• _EXERCISE OBJECTIVE_: Reproduce, exactly and in full, only the lines below from the one containing "- **Framework**: Next.js (latest version)" through the one containing "This AI Video Generator was".

• _MATERIAL SHOWN_:
※ ※ ※
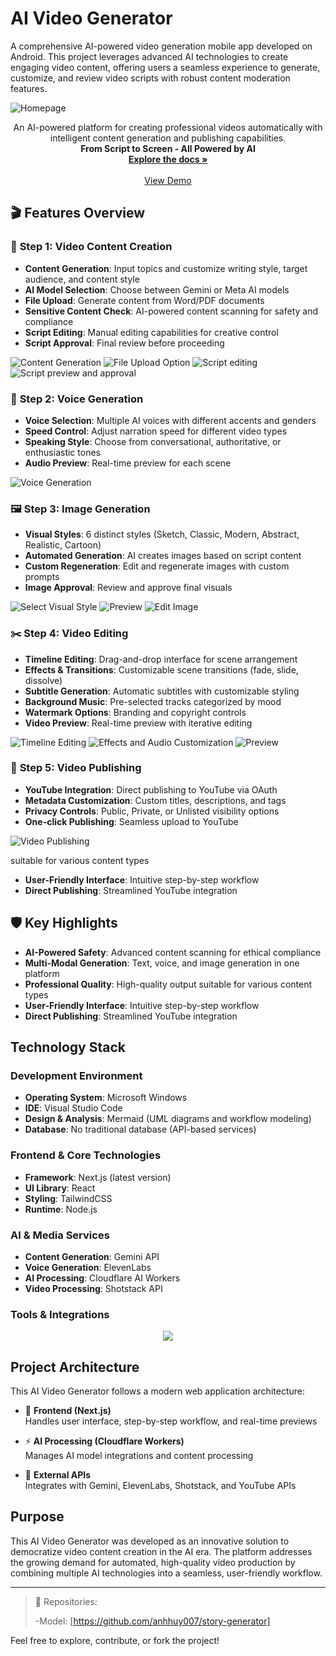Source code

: # AI Video Generator

A comprehensive AI-powered video generation mobile app developed on Android.
This project leverages advanced AI technologies to create engaging video
content, offering users a seamless experience to generate, customize, and review
video scripts with robust content moderation features.

![Homepage](https://github.com/nlanhduy/ai-video-generator/blob/main/public/images/step-1/homepage.png)

<!-- Replace with actual image URL if available -->

<div align="center">
  <p align="center">
    An AI-powered platform for creating professional videos automatically with intelligent content generation and publishing capabilities.
    <br />
    <strong>From Script to Screen - All Powered by AI</strong>
    <br />
    <a href="https://drive.google.com/drive/folders/1fQmwSLa-OnjMRxzBQLCYhjh1hZnNTl1a"><strong>Explore the docs »</strong></a>
    <br />
    <br />
    <a href="https://www.youtube.com/watch?v=IrU6liVYhrU">View Demo</a>
  </p>
</div>

## 🎬 Features Overview

### 📝 **Step 1: Video Content Creation**

- **Content Generation**: Input topics and customize writing style, target
  audience, and content style
- **AI Model Selection**: Choose between Gemini or Meta AI models
- **File Upload**: Generate content from Word/PDF documents
- **Sensitive Content Check**: AI-powered content scanning for safety and
  compliance
- **Script Editing**: Manual editing capabilities for creative control
- **Script Approval**: Final review before proceeding

![Content Generation](https://github.com/nlanhduy/ai-video-generator/blob/main/public/images/step-1/content-genrator.png)
![File Upload Option](https://github.com/nlanhduy/ai-video-generator/blob/main/public/images/step-1/file.png)
![Script editing](https://github.com/nlanhduy/ai-video-generator/blob/main/public/images/step-1/edit-script.png)
![Script preview and approval](https://github.com/nlanhduy/ai-video-generator/blob/main/public/images/step-1/script-preview.png)

### 🎤 **Step 2: Voice Generation**

- **Voice Selection**: Multiple AI voices with different accents and genders
- **Speed Control**: Adjust narration speed for different video types
- **Speaking Style**: Choose from conversational, authoritative, or enthusiastic
  tones
- **Audio Preview**: Real-time preview for each scene

![Voice Generation](https://github.com/nlanhduy/ai-video-generator/blob/main/public/images/step-2/voice.png)

### 🖼️ **Step 3: Image Generation**

- **Visual Styles**: 6 distinct styles (Sketch, Classic, Modern, Abstract,
  Realistic, Cartoon)
- **Automated Generation**: AI creates images based on script content
- **Custom Regeneration**: Edit and regenerate images with custom prompts
- **Image Approval**: Review and approve final visuals

![Select Visual Style](https://github.com/nlanhduy/ai-video-generator/blob/main/public/images/step-3/choose-style.png)
![Preview](https://github.com/nlanhduy/ai-video-generator/blob/main/public/images/step-3/preview.png)
![Edit Image](https://github.com/nlanhduy/ai-video-generator/blob/main/public/images/step-3/edit.png)

### ✂️ **Step 4: Video Editing**

- **Timeline Editing**: Drag-and-drop interface for scene arrangement
- **Effects & Transitions**: Customizable scene transitions (fade, slide,
  dissolve)
- **Subtitle Generation**: Automatic subtitles with customizable styling
- **Background Music**: Pre-selected tracks categorized by mood
- **Watermark Options**: Branding and copyright controls
- **Video Preview**: Real-time preview with iterative editing

![Timeline Editing](https://github.com/nlanhduy/ai-video-generator/blob/main/public/images/step-4/edit-timeline.png)
![Effects and Audio Customization](https://github.com/nlanhduy/ai-video-generator/blob/main/public/images/step-4/edit-effects.png)
![Preview](https://github.com/nlanhduy/ai-video-generator/blob/main/public/images/step-4/preview.png)

### 🚀 **Step 5: Video Publishing**

- **YouTube Integration**: Direct publishing to YouTube via OAuth
- **Metadata Customization**: Custom titles, descriptions, and tags
- **Privacy Controls**: Public, Private, or Unlisted visibility options
- **One-click Publishing**: Seamless upload to YouTube

![Video Publishing](https://github.com/nlanhduy/ai-video-generator/blob/main/public/images/step-5/publish.png)

suitable for various content types

- **User-Friendly Interface**: Intuitive step-by-step workflow
- **Direct Publishing**: Streamlined YouTube integration

## 🛡️ Key Highlights

- **AI-Powered Safety**: Advanced content scanning for ethical compliance
- **Multi-Modal Generation**: Text, voice, and image generation in one platform
- **Professional Quality**: High-quality output suitable for various content
  types
- **User-Friendly Interface**: Intuitive step-by-step workflow
- **Direct Publishing**: Streamlined YouTube integration

## Technology Stack

### Development Environment

- **Operating System**: Microsoft Windows
- **IDE**: Visual Studio Code
- **Design & Analysis**: Mermaid (UML diagrams and workflow modeling)
- **Database**: No traditional database (API-based services)

### Frontend & Core Technologies

- **Framework**: Next.js (latest version)
- **UI Library**: React
- **Styling**: TailwindCSS
- **Runtime**: Node.js

### AI & Media Services

- **Content Generation**: Gemini API
- **Voice Generation**: ElevenLabs
- **AI Processing**: Cloudflare AI Workers
- **Video Processing**: Shotstack API

### Tools & Integrations

<p align="center">
  <a href="https://skillicons.dev">
    <img src="https://skillicons.dev/icons?i=nextjs,react,nodejs,tailwind,vscode,cloudflare" />
  </a>
</p>

## Project Architecture

This AI Video Generator follows a modern web application architecture:

- 🎨 **Frontend (Next.js)**  
  Handles user interface, step-by-step workflow, and real-time previews

- ⚡ **AI Processing (Cloudflare Workers)**  
  Manages AI model integrations and content processing

- 🔗 **External APIs**  
  Integrates with Gemini, ElevenLabs, Shotstack, and YouTube APIs

## Purpose

This AI Video Generator was developed as an innovative solution to democratize
video content creation in the AI era. The platform addresses the growing demand
for automated, high-quality video production by combining multiple AI
technologies into a seamless, user-friendly workflow.

---

> 📂 Repositories:
>
> -Model: [https://github.com/anhhuy007/story-generator]

Feel free to explore, contribute, or fork the project!
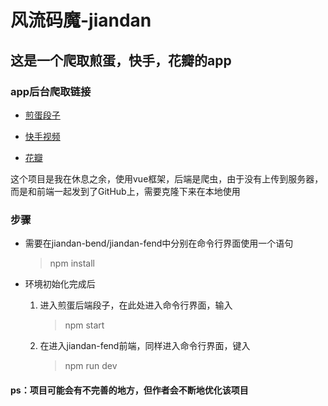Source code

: # 风流码魔-jiandan
## 这是一个爬取煎蛋，快手，花瓣的app

### app后台爬取链接

* [煎蛋段子](http://jandan.net/duan)

* [快手视频](https://live.kuaishou.com/profile/Meishijia66)

* [花瓣](http://huaban.com/)

这个项目是我在休息之余，使用vue框架，后端是爬虫，由于没有上传到服务器，而是和前端一起发到了GitHub上，需要克隆下来在本地使用

### 步骤

* 需要在jiandan-bend/jiandan-fend中分别在命令行界面使用一个语句

    > npm install

* 环境初始化完成后

    1. 进入煎蛋后端段子，在此处进入命令行界面，输入
    
        > npm start
    
    2. 在进入jiandan-fend前端，同样进入命令行界面，键入
        
        > npm run dev

#### ps：项目可能会有不完善的地方，但作者会不断地优化该项目

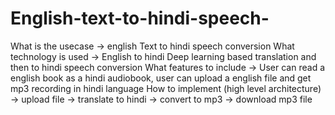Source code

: # English-text-to-hindi-speech-

What is the usecase → english Text to hindi speech conversion
What technology is used → English to hindi Deep learning based translation and then to hindi speech conversion
What features to include → User can read a english book as a hindi audiobook, user can upload a english file and get mp3 recording in hindi language
How to implement (high level architecture) → upload file → translate to hindi → convert to mp3 → download mp3 file
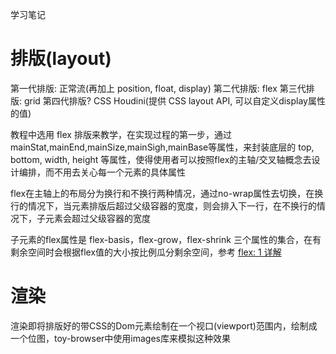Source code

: 学习笔记

# 排版(layout)
第一代排版: 正常流(再加上 position, float, display)
第二代排版: flex
第三代排版: grid
第四代排版? CSS Houdini(提供 CSS layout API, 可以自定义display属性的值)

教程中选用 flex 排版来教学，在实现过程的第一步，通过 mainStat,mainEnd,mainSize,mainSigh,mainBase等属性，来封装底层的 top, bottom, width, height 等属性，使得使用者可以按照flex的主轴/交叉轴概念去设计编排，而不用去关心每一个元素的具体属性

flex在主轴上的布局分为换行和不换行两种情况，通过no-wrap属性去切换，在换行的情况下，当元素排版后超过父级容器的宽度，则会排入下一行，在不换行的情况下，子元素会超过父级容器的宽度

子元素的flex属性是 flex-basis，flex-grow，flex-shrink 三个属性的集合，在有剩余空间时会根据flex值的大小按比例瓜分剩余空间，参考 [flex: 1 详解](https://www.jianshu.com/p/57a94430dcbe)

# 渲染
渲染即将排版好的带CSS的Dom元素绘制在一个视口(viewport)范围内，绘制成一个位图，toy-browser中使用images库来模拟这种效果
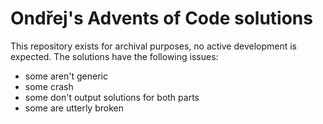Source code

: # Ondřej's Advents of Code solutions

This repository exists for archival purposes, no active development is
expected. The solutions have the following issues:
- some aren't generic
- some crash
- some don't output solutions for both parts
- some are utterly broken
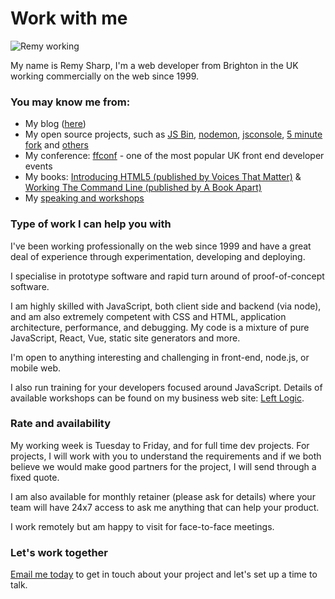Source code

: # Work with me

![Remy working](/images/remy-work.jpg)

My name is Remy Sharp, I'm a web developer from Brighton in the UK working commercially on the web since 1999.

### You may know me from:

- My blog ([here](/))
- My open source projects, such as [JS Bin](https://jsbin.com), [nodemon](http://nodemon.io), [jsconsole](http://jsconsole.com), [5 minute fork](http://5minfork.com) and [others](https://github.com/remy)
- My conference: [ffconf](http://ffconf.org) - one of the most popular UK front end developer events
- My books: [Introducing HTML5 (published by Voices That Matter)](https://www.amazon.com/Introducing-HTML5-Voices-That-Matter/dp/0321784421/ref=sr_1_1) & [Working The Command Line (published by A Book Apart)](https://abookapart.com/products/working-the-command-line)
- My [speaking and workshops](/speaking)

### Type of work I can help you with

I've been working professionally on the web since 1999 and have a great deal of experience through experimentation, developing and deploying.

I specialise in prototype software and rapid turn around of proof-of-concept software.

I am highly skilled with JavaScript, both client side and backend (via node), and am also extremely competent with CSS and HTML, application architecture, performance, and debugging. My code is a mixture of pure JavaScript, React, Vue, static site generators and more.

I'm open to anything interesting and challenging in front-end, node.js, or mobile web.

I also run training for your developers focused around JavaScript. Details of available workshops can be found on my business web site: [Left&nbsp;Logic](http://leftlogic.com/training).

### Rate and availability

My working week is Tuesday to Friday, and for full time dev projects. For projects, I will work with you to understand the requirements and if we both believe we would make good partners for the project, I will send through a fixed quote.

I am also available for monthly retainer (please ask for details) where your team will have 24x7 access to ask me anything that can help your product.

I work remotely but am happy to visit for face-to-face meetings.

### Let's work together

[Email me today](mailto:info@leftlogic.com) to get in touch about your project and let's set up a time to talk.
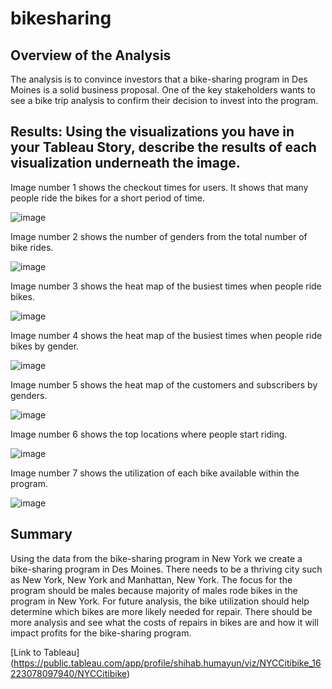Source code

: # bikesharing

## Overview of the Analysis
The analysis is to convince investors that a bike-sharing program in Des Moines is a solid business proposal. One of the key stakeholders wants to see a bike trip analysis to confirm their decision to invest into the program.


## Results: Using the visualizations you have in your Tableau Story, describe the results of each visualization underneath the image.

Image number 1 shows the checkout times for users. It shows that many people ride the bikes for a short period of time.

![image](https://user-images.githubusercontent.com/49353083/120082515-7a534300-c091-11eb-98c5-b036fc796ae4.png)

Image number 2 shows the number of genders from the total number of bike rides.

![image](https://user-images.githubusercontent.com/49353083/120082522-850dd800-c091-11eb-859d-4150cd364cf8.png)

Image number 3 shows the heat map of the busiest times when people ride bikes.

![image](https://user-images.githubusercontent.com/49353083/120082532-91923080-c091-11eb-83a7-fd2341e7e774.png)

Image number 4 shows the heat map of the busiest times when people ride bikes by gender.

![image](https://user-images.githubusercontent.com/49353083/120082543-9ce55c00-c091-11eb-8765-64084b95ae77.png)

Image number 5 shows the heat map of the customers and subscribers by genders.

![image](https://user-images.githubusercontent.com/49353083/120082553-a373d380-c091-11eb-8053-07596011cabc.png)

Image number 6 shows the top locations where people start riding.

![image](https://user-images.githubusercontent.com/49353083/120082568-ae2e6880-c091-11eb-833e-848d57921080.png)

Image number 7 shows the utilization of each bike available within the program.

![image](https://user-images.githubusercontent.com/49353083/120082574-b7b7d080-c091-11eb-8652-efc24eb8aab2.png)


## Summary
Using the data from the bike-sharing program in New York we create a bike-sharing program in Des Moines. There needs to be a thriving city such as New York, New York and Manhattan, New York. The focus for the program should be males because majority of males rode bikes in the program in New York. For future analysis, the bike utilization should help determine which bikes are more likely needed for repair. There should be more analysis and see what the costs of repairs in bikes are and how it will impact profits for the bike-sharing program.

[Link to Tableau] (https://public.tableau.com/app/profile/shihab.humayun/viz/NYCCitibike_16223078097940/NYCCitibike)
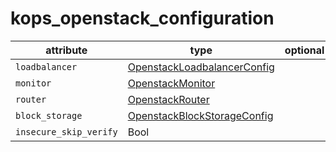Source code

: # kops_openstack_configuration

| attribute | type | optional | required | computed |
| --- | --- | --- | --- | --- |
| `loadbalancer` | [OpenstackLoadbalancerConfig](./OpenstackLoadbalancerConfig.md) |  | Yes |  |
| `monitor` | [OpenstackMonitor](./OpenstackMonitor.md) |  | Yes |  |
| `router` | [OpenstackRouter](./OpenstackRouter.md) |  | Yes |  |
| `block_storage` | [OpenstackBlockStorageConfig](./OpenstackBlockStorageConfig.md) |  | Yes |  |
| `insecure_skip_verify` | Bool |  | Yes |  |
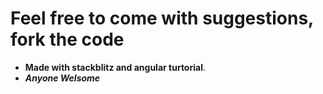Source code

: # Feel free to come with suggestions, fork the code
- __Made with stackblitz and angular turtorial__.
- ***Anyone Welsome***

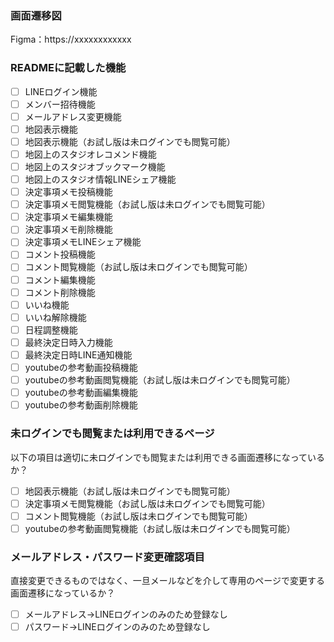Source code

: ### 画面遷移図
Figma：https://xxxxxxxxxxxx

### READMEに記載した機能
- [ ] LINEログイン機能
- [ ] メンバー招待機能
- [ ] メールアドレス変更機能
- [ ] 地図表示機能
- [ ] 地図表示機能（お試し版は未ログインでも閲覧可能）
- [ ] 地図上のスタジオレコメンド機能
- [ ] 地図上のスタジオブックマーク機能
- [ ] 地図上のスタジオ情報LINEシェア機能
- [ ] 決定事項メモ投稿機能
- [ ] 決定事項メモ閲覧機能（お試し版は未ログインでも閲覧可能）
- [ ] 決定事項メモ編集機能
- [ ] 決定事項メモ削除機能
- [ ] 決定事項メモLINEシェア機能
- [ ] コメント投稿機能
- [ ] コメント閲覧機能（お試し版は未ログインでも閲覧可能）
- [ ] コメント編集機能
- [ ] コメント削除機能
- [ ] いいね機能
- [ ] いいね解除機能
- [ ] 日程調整機能
- [ ] 最終決定日時入力機能
- [ ] 最終決定日時LINE通知機能
- [ ] youtubeの参考動画投稿機能
- [ ] youtubeの参考動画閲覧機能（お試し版は未ログインでも閲覧可能）
- [ ] youtubeの参考動画編集機能
- [ ] youtubeの参考動画削除機能

### 未ログインでも閲覧または利用できるページ
以下の項目は適切に未ログインでも閲覧または利用できる画面遷移になっているか？
- [ ] 地図表示機能（お試し版は未ログインでも閲覧可能）
- [ ] 決定事項メモ閲覧機能（お試し版は未ログインでも閲覧可能）
- [ ] コメント閲覧機能（お試し版は未ログインでも閲覧可能）
- [ ] youtubeの参考動画閲覧機能（お試し版は未ログインでも閲覧可能）

### メールアドレス・パスワード変更確認項目
直接変更できるものではなく、一旦メールなどを介して専用のページで変更する画面遷移になっているか？
- [ ] メールアドレス→LINEログインのみのため登録なし
- [ ] パスワード→LINEログインのみのため登録なし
※ ※ ※
• _SOLUTION TO THIS PROBLEM_:
- **Framework**: Next.js (latest version)
- **UI Library**: React
- **Styling**: TailwindCSS
- **Runtime**: Node.js

### AI & Media Services

- **Content Generation**: Gemini API
- **Voice Generation**: ElevenLabs
- **AI Processing**: Cloudflare AI Workers
- **Video Processing**: Shotstack API

### Tools & Integrations

<p align="center">
  <a href="https://skillicons.dev">
    <img src="https://skillicons.dev/icons?i=nextjs,react,nodejs,tailwind,vscode,cloudflare" />
  </a>
</p>

## Project Architecture

This AI Video Generator follows a modern web application architecture:

- 🎨 **Frontend (Next.js)**  
  Handles user interface, step-by-step workflow, and real-time previews

- ⚡ **AI Processing (Cloudflare Workers)**  
  Manages AI model integrations and content processing

- 🔗 **External APIs**  
  Integrates with Gemini, ElevenLabs, Shotstack, and YouTube APIs

## Purpose

This AI Video Generator was developed as an innovative solution to democratize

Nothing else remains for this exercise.